Texto dado:
++++++++
De otro lado, la historia del establecimiento de la ley, corrobora la conclusión a la que se arriba en el motivo anterior. En este sentido, destaca el Mensaje Presidencial apartado III. “Contenido del Proyecto”, en que se expresa que el “régimen jurídico de excepción” regirá “desde su entrada en vigencia y hasta el cese del estado de excepción constitucional de catástrofe”. En seguida, en su párrafo 5 el referido apartado indica que “Para la interrupción de la prescripción de las acciones civiles, bastará que la demanda sea presentada dentro de plazo en el sistema de tramitación electrónico, sin importar el tiempo que el tribunal demore en proveerla, ni que tarde la notificación, en razón de las dificultades generadas por la emergencia sanitaria…”. Además, en la discusión en el Senado, el Ministro de Justicia, Sr. Larraín, expuso que “se establecen disposiciones especiales en materia de prescripción, dada la especial significación que esta tiene y que en el estado de excepción pueden generarse situaciones de mayor complejidad. Fundamentalmente, en el caso del ámbito civil, se entenderá interrumpida la prescripción con la sola presentación de la demanda».
++++++++
Acciones a realizar:
(a) Reduce a una lista breve el párrafo del texto sobre la prescripción que empieza con «De otro lado, la historia del establecimiento de la ley», sin perder sus datos principales.
(b) Escribe la parte que sigue al texto sobre la interrupción de la prescripción, a partir de su última oración.
++++++++
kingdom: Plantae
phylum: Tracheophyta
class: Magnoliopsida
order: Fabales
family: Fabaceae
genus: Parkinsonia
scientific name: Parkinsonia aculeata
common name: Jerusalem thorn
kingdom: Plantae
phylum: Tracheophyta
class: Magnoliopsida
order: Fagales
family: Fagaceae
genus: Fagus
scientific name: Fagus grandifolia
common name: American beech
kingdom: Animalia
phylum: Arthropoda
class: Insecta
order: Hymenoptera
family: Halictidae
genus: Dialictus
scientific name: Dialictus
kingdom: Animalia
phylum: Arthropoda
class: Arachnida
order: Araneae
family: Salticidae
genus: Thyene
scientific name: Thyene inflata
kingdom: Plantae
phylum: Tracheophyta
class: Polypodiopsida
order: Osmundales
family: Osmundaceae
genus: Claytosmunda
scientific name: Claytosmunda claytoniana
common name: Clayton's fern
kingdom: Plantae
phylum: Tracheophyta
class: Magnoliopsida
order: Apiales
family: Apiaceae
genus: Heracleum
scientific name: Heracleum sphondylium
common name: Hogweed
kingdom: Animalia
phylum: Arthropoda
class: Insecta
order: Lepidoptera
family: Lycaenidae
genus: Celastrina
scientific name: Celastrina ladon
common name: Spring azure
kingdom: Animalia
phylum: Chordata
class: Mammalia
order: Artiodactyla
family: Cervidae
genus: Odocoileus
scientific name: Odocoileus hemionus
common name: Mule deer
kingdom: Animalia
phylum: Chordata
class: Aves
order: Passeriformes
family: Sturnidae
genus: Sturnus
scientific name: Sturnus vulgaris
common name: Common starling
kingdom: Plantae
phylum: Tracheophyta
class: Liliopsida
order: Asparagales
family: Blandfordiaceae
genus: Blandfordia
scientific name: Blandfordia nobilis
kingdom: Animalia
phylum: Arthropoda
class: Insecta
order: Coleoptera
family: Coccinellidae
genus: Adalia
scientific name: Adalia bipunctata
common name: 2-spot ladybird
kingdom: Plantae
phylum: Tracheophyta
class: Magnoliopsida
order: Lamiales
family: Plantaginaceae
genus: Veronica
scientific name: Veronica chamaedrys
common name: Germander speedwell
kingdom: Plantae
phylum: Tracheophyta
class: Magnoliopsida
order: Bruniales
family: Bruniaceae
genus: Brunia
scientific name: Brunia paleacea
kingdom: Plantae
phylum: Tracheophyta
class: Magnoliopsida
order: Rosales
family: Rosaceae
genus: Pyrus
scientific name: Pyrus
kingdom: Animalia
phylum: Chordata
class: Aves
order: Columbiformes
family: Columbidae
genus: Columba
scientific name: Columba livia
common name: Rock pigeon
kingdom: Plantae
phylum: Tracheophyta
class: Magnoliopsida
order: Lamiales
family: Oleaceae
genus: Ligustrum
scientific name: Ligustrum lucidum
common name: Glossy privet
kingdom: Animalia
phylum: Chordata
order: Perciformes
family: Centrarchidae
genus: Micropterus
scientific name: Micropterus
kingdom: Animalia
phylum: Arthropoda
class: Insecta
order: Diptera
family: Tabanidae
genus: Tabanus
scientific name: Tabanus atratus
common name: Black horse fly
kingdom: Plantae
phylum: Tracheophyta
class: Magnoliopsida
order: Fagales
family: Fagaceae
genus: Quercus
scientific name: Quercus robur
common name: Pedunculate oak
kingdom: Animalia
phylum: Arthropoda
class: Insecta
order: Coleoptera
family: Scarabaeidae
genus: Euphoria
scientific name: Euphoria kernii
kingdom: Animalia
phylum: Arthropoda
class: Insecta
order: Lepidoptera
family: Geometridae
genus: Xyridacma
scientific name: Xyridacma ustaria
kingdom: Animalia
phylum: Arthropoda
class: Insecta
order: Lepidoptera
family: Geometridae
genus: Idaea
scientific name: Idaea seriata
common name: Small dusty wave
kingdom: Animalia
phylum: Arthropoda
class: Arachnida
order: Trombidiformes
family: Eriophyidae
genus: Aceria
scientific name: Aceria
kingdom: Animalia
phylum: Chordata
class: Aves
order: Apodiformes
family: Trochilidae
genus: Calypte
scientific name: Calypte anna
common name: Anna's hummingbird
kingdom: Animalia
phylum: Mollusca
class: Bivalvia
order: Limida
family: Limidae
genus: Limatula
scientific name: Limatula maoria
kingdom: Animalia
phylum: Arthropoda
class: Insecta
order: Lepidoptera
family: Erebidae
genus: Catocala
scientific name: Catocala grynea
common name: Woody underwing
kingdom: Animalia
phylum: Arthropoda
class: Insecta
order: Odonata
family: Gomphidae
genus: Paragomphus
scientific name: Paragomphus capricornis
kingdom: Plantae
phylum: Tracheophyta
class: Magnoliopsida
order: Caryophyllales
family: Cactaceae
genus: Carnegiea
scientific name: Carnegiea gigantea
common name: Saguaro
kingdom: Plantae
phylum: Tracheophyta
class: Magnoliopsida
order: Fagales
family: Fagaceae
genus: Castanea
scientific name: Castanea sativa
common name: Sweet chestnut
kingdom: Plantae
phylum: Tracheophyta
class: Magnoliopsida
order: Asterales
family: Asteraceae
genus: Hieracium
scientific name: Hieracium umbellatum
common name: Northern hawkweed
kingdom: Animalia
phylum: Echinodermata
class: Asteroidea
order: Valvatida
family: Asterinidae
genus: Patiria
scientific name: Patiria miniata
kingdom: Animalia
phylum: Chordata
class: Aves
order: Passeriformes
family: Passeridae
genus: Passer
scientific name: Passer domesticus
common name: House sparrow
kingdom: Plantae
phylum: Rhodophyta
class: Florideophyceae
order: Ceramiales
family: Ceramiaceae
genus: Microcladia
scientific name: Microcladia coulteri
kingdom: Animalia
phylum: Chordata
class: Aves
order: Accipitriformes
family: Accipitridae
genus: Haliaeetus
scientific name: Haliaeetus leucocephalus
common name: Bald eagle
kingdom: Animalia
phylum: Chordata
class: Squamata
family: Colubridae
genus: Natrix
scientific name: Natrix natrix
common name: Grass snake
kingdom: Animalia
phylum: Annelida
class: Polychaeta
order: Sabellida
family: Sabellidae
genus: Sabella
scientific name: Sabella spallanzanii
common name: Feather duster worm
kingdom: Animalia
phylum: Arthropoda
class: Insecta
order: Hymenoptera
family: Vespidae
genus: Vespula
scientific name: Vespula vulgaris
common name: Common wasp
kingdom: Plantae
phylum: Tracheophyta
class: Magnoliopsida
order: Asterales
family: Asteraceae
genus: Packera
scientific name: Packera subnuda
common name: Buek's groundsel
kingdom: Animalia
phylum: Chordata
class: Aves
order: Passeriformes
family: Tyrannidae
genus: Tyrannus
++++++++
Respuestas por tarea:
(a)
- La historia del establecimiento de la ley confirma la conclusión del motivo anterior.
- El Mensaje Presidencial, en su apartado III «Contenido del Proyecto», dice que el régimen jurídico de excepción regirá desde su entrada en vigencia hasta el cese del estado de excepción constitucional de catástrofe.
- El párrafo 5 de ese apartado indica que, para interrumpir la prescripción de las acciones civiles, basta presentar la demanda dentro de plazo en el sistema de tramitación electrónico. No importa cuánto tarde el tribunal en proveerla ni cuánto demore la notificación, debido a las dificultades de la emergencia sanitaria.
- En la discusión en el Senado, el Ministro de Justicia, Sr. Larraín, explicó que se fijan disposiciones especiales sobre prescripción por su especial significación y porque el estado de excepción puede generar situaciones más complejas. En el ámbito civil, la prescripción se entiende interrumpida con la sola presentación de la demanda.

(b)
En este sentido, también, se ha pronunciado el profesor Hernán Corral Talciani para quien – en su opinión más reciente – “la misma ley señala que este régimen de interrupción se aplica si se presenta la demanda durante la vigencia del estado de excepción constitucional de catástrofe, por calamidad pública, declarado por decreto supremo Nº 104, de 18 de marzo de 2020…” (Autor citado, en “Pandemia, obligaciones y contratos: nuevas soluciones para nuevos problemas”. Revista Jurídica Digital UANDES 4 (2020) página 133)».
El fallo continúa indicado que «de este modo, no se configura en el caso sub lite la hipótesis fáctica a que se refiere el artículo 8° inciso primero de la Ley N°21.226, desde que la demanda se dedujo antes que iniciara su vigencia el estado de excepción constitucional de catástrofe.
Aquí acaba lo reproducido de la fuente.